Oleh : Ihwang Syaputra*
Oerban.com – Salah satu ayat yang keras menegur umat Islam, khususnya para dai, ulama, dan siapa saja yang berdakwah, terdapat dalam surah Ash-Shaff ayat 2–3:
“Wahai orang-orang yang beriman, mengapa kamu mengatakan sesuatu yang tidak kamu kerjakan? Amat besar kebencian di sisi Allah bahwa kamu mengatakan apa-apa yang tidak kamu kerjakan.”
Ayat ini menegur keras orang yang gemar menyuruh berbuat baik, namun lalai melaksanakan apa yang diajarkannya. Teguran ini bukan sekadar untuk para pendakwah, melainkan bagi semua orang yang berlebihan dalam berbicara, tetapi miskin dalam praktik. Semakin banyak berbicara, semakin besar pula potensi salah dan lupa terhadap diri sendiri.
Meski demikian, memberi nasihat tetaplah kewajiban. Bahkan, dalam memberi nasihat kita diingatkan untuk tidak berhenti memperbaiki diri. Menasihati orang lain sembari melupakan diri sendiri adalah celah yang harus dihindari. Karena itu, para sahabat Rasulullah punya amalan-amalan tersembunyi yang tidak diketahui orang lain, sebagai bukti kesungguhan mereka dalam mendekatkan diri kepada Allah.
Rasulullah Datang di Masa Resesi Moral
Sejarah mencatat, Rasulullah lahir di tengah resesi moral yang parah: praktik zina merajalela, bayi perempuan dibunuh, perempuan diperlakukan hina, dan keadilan hanya milik kaum kuat. Sejarawan menyebut, kelahiran Nabi Muhammad SAW adalah momentum yang sangat tepat untuk mengangkat kembali harkat manusia dan menegakkan nilai-nilai kemanusiaan.

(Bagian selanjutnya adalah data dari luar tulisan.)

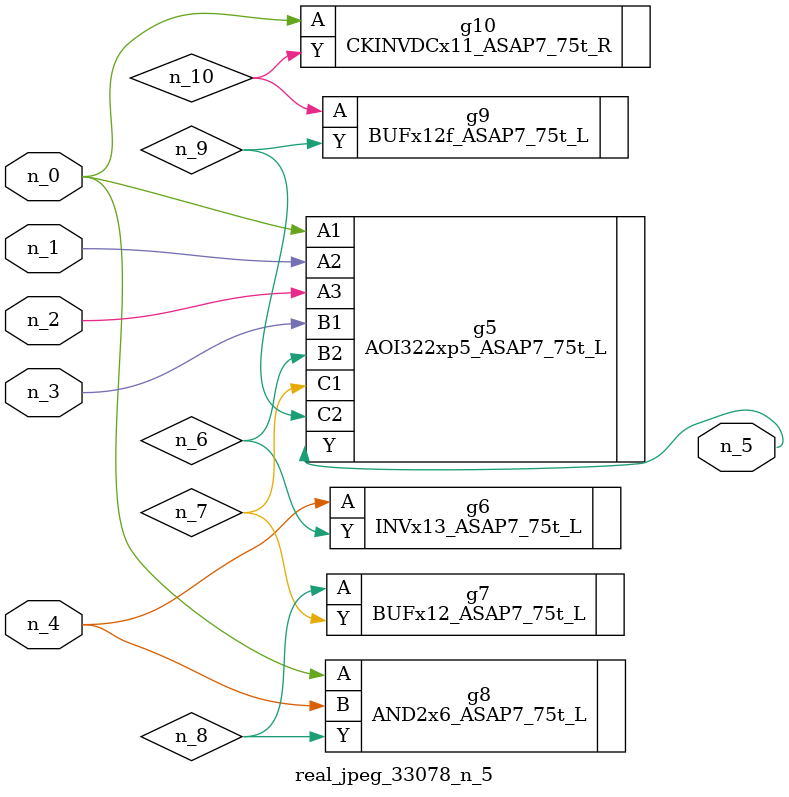
<source format=v>
module real_jpeg_33078_n_5 (n_4, n_0, n_1, n_2, n_3, n_5);

input n_4;
input n_0;
input n_1;
input n_2;
input n_3;

output n_5;

wire n_8;
wire n_6;
wire n_7;
wire n_10;
wire n_9;

AOI322xp5_ASAP7_75t_L g5 ( 
.A1(n_0),
.A2(n_1),
.A3(n_2),
.B1(n_3),
.B2(n_6),
.C1(n_7),
.C2(n_9),
.Y(n_5)
);

AND2x6_ASAP7_75t_L g8 ( 
.A(n_0),
.B(n_4),
.Y(n_8)
);

CKINVDCx11_ASAP7_75t_R g10 ( 
.A(n_0),
.Y(n_10)
);

INVx13_ASAP7_75t_L g6 ( 
.A(n_4),
.Y(n_6)
);

BUFx12_ASAP7_75t_L g7 ( 
.A(n_8),
.Y(n_7)
);

BUFx12f_ASAP7_75t_L g9 ( 
.A(n_10),
.Y(n_9)
);


endmodule
</source>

Rasulullah hadir bukan hanya sebagai nabi dan rasul, tetapi juga pemimpin umat dan kepala negara. Beliau menunjukkan bahwa kepemimpinan sejati berpijak pada empat sifat: shiddiq, amanah, tabligh, dan fathanah. Prinsip ini pula yang diwarisi oleh para khalifah setelahnya.
Umar bin Khattab dan Kepemimpinan Tanpa Nepotisme
Kepemimpinan Umar bin Khattab menjadi contoh gemilang. Ia tidak pernah menoleransi kesalahan, bahkan dari keluarganya sendiri. Umar mendidik anak-anaknya untuk tidak menggunakan fasilitas negara demi kepentingan pribadi. Ketika salah satu anaknya meminta baju baru menjelang Idulfitri, Umar menolak memberi dari baitul mal dengan alasan gaji belum turun.
Bahkan, sekadar menggunakan sisa parfum dari kas negara pun ia anggap pelanggaran. Umar mendidik keluarganya dengan ketegasan agar tidak ada celah bagi kepentingan pribadi mengalahkan kepentingan umum.
Pelajaran bagi Pemimpin Kita
Hari ini, bangsa kita masih menyaksikan pejabat publik yang menjadikan jabatan sebagai sarana memperkaya diri, melindungi keluarga, bahkan membela kesalahan anak atau kerabat. Padahal, amanah kepemimpinan adalah ujian besar yang kelak dipertanggungjawabkan di hadapan Allah.
Karena itu, opini ini ingin menegaskan dua hal penting. Pertama, setiap pribadi muslim harus mulai dengan memperbaiki diri sebelum banyak berbicara atau menasihati. Kedua, seorang pemimpin sejati adalah mereka yang menempatkan kepentingan umum di atas kepentingan pribadi dan keluarga.
Keteladanan Rasulullah dan para sahabatnya masih relevan untuk kita jadikan cermin. Di tengah resesi moral dan krisis kepercayaan pada pemimpin, kita merindukan sosok yang benar-benar takut kepada Allah, sehingga tidak berani menzalimi rakyat, apalagi menyalahgunakan amanah.